“Now I’m happy!” says Alla Fedoruk, looking deep into the eyes of her fiancé, Matt Ryan.
Sounds like the epitome of romance, until you see the context: Fedoruk has just thrown a chair at Ryan, and the fiery passion blazing in her eyes is more contempt than courtship.
While the moment may not make for a happy marriage, it certainly makes amazing television. Welcome to “90 Day Fiancé,” where American singles have 90 days to make it to the altar with their international matches, who are in the US on K-1 nonimmigrant, or “fianc(é)e,” visas. The TLC show, premiering Sunday at 9 p.m., follows five couples who spend the three months trying to determine if their love can literally go the distance.
“It’s not that different from putting yourself out on the dating scene in your hometown,” says Ryan, who met the Ukrainian Fedoruk, 30, online in 2011. “I’m 42, I’ve been divorced three times, and I want to meet a younger woman who wants kids. If I said that back here, people would think I’m nuts. So my reality forced me to expand my dating pool.”
Ryan and Fedoruk fell in love during his frequent trips to Russia over the next five years.
“People thought [auditioning] was even crazier than finding a spouse abroad,” says Ryan. “You’re already dealing with learning how to live together, and then you have a camera crew there, 24/7. But I knew that was what we were signing up for, and it was important. I want people to see the ups and the downs, but to see that this is an option, that you don’t need to be limited by geography to find love.”
Still, language and culture barriers have made navigating their new life difficult in his Williamstown, Ky., home.

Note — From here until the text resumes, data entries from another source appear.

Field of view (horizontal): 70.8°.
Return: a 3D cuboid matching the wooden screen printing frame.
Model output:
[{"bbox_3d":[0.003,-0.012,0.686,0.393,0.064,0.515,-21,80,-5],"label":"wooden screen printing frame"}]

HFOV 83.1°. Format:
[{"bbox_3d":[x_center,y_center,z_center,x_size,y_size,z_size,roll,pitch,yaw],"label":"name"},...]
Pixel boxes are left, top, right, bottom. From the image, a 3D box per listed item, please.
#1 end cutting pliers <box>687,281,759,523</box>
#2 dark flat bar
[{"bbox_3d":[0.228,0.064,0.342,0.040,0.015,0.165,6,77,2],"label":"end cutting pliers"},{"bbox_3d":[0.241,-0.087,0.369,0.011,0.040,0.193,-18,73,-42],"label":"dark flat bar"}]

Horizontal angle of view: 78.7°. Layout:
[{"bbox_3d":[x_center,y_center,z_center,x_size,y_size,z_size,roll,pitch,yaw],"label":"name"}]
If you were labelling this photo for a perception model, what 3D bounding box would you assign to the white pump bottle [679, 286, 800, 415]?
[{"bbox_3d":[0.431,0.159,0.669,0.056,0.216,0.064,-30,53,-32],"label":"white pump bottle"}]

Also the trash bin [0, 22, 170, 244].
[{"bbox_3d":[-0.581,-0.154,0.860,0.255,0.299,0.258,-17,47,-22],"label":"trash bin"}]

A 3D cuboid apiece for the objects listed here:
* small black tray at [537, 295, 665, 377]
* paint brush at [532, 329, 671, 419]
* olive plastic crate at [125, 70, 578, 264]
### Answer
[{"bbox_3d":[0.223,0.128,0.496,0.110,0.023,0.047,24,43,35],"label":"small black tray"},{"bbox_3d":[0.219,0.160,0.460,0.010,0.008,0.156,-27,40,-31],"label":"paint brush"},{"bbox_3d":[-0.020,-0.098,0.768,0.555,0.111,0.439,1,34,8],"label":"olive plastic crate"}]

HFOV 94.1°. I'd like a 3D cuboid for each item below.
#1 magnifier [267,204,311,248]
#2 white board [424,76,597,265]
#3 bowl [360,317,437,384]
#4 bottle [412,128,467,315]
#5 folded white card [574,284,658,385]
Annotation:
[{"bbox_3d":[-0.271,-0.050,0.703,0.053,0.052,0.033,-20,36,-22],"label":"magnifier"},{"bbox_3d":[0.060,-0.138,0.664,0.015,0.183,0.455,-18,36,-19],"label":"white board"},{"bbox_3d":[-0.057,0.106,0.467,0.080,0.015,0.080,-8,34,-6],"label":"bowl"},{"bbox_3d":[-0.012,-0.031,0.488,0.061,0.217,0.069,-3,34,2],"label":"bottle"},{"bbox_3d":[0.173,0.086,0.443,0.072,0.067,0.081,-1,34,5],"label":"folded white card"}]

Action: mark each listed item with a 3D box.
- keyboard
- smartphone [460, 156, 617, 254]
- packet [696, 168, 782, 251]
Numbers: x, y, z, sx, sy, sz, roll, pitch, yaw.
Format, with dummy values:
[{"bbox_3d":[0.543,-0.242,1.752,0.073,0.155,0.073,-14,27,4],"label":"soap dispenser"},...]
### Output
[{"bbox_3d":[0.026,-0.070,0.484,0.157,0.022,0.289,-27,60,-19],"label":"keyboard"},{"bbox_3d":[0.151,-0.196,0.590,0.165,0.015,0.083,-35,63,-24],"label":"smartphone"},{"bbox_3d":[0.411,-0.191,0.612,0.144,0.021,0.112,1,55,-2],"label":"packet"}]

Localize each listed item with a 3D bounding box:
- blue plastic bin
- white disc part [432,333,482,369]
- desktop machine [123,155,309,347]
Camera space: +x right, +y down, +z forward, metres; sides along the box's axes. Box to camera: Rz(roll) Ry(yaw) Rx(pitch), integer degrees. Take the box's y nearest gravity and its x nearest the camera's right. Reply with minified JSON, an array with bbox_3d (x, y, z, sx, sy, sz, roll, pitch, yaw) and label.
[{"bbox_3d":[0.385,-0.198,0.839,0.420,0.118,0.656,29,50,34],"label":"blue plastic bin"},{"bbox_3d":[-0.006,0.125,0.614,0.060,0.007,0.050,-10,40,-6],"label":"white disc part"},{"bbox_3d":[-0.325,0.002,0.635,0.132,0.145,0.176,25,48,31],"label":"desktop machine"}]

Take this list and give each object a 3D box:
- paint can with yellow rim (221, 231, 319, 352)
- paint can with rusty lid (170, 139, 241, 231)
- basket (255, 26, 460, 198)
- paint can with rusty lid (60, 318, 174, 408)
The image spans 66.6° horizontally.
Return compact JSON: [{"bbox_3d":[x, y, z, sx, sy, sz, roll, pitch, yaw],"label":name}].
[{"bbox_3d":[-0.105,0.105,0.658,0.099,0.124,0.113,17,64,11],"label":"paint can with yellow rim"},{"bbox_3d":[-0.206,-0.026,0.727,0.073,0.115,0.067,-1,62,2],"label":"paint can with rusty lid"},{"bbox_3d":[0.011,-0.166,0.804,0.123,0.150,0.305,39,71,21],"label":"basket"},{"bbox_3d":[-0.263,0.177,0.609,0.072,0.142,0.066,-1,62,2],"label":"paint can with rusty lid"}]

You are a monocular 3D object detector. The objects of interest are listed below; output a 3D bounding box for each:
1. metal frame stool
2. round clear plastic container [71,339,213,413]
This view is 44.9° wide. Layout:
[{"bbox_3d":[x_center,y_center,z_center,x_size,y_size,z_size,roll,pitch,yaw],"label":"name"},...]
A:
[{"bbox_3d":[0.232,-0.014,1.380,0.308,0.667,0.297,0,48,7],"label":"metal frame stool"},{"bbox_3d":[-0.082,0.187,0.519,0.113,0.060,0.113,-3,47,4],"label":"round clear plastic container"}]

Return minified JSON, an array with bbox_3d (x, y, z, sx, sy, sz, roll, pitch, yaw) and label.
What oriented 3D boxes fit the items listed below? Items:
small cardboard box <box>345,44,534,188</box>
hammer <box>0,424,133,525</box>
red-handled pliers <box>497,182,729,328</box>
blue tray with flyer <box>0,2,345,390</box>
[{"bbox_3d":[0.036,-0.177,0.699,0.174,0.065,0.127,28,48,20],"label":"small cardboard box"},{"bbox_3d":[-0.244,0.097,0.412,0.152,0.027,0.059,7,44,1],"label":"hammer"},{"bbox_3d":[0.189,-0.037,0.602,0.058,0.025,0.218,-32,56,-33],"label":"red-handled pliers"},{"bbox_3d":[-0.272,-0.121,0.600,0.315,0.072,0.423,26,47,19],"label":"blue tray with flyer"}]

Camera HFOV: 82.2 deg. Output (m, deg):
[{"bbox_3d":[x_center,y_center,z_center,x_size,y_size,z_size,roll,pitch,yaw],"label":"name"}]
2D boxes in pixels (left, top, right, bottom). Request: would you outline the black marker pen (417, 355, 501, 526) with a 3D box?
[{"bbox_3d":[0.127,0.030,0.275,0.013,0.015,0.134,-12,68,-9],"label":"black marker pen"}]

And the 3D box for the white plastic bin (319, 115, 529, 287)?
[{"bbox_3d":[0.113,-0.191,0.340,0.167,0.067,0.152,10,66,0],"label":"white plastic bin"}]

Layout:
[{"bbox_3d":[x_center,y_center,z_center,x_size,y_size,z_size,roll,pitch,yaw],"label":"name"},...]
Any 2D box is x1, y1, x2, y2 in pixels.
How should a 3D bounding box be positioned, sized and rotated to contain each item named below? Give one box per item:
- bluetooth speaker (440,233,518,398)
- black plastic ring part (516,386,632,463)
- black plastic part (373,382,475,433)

“The biggest thing has been emotions,” says Ryan. “I’m a guy who shows my feelings. Alla keeps things to herself. So when she sees me getting upset or crying, she’ll think that I’m not a real man.”
Cast member Chantel, 25, who declined to give her last name for privacy reasons, had no problems coping with the distance when she began dating her Dominican Republic-based fiancé, Pedro, in 2015 after meeting on Facebook. But her friends and family have been critical of their romance, so she brought Pedro to Atlanta to prove their relationship was the real deal.
“My friends were all like, ‘He could have a girlfriend in the Dominican Republic and be playing you!’ I was like, ‘Your boyfriend could live down the street and have another girl on the side.’ You never truly know,” says Chantel.
While none of the couples can reveal their fate on the show, one from a previous season is still together and set to star in TLC’s spinoff series “90 Day Fiancé: Happily Ever After” (Sunday at 10 p.m.).
“There’s so many misconceptions when you see a relationship like ours,” says Melanie Walters, 34, who met her 29-year-old hubby, Devar, on a girls’ trip to Jamaica.
Like Chantel, Melanie’s family — especially sister Bev — initially thought the match was a terrible idea.
“They assume someone is in it for the green card,” says Melanie. “Being on the show was a way to show naysayers that love like this can work.”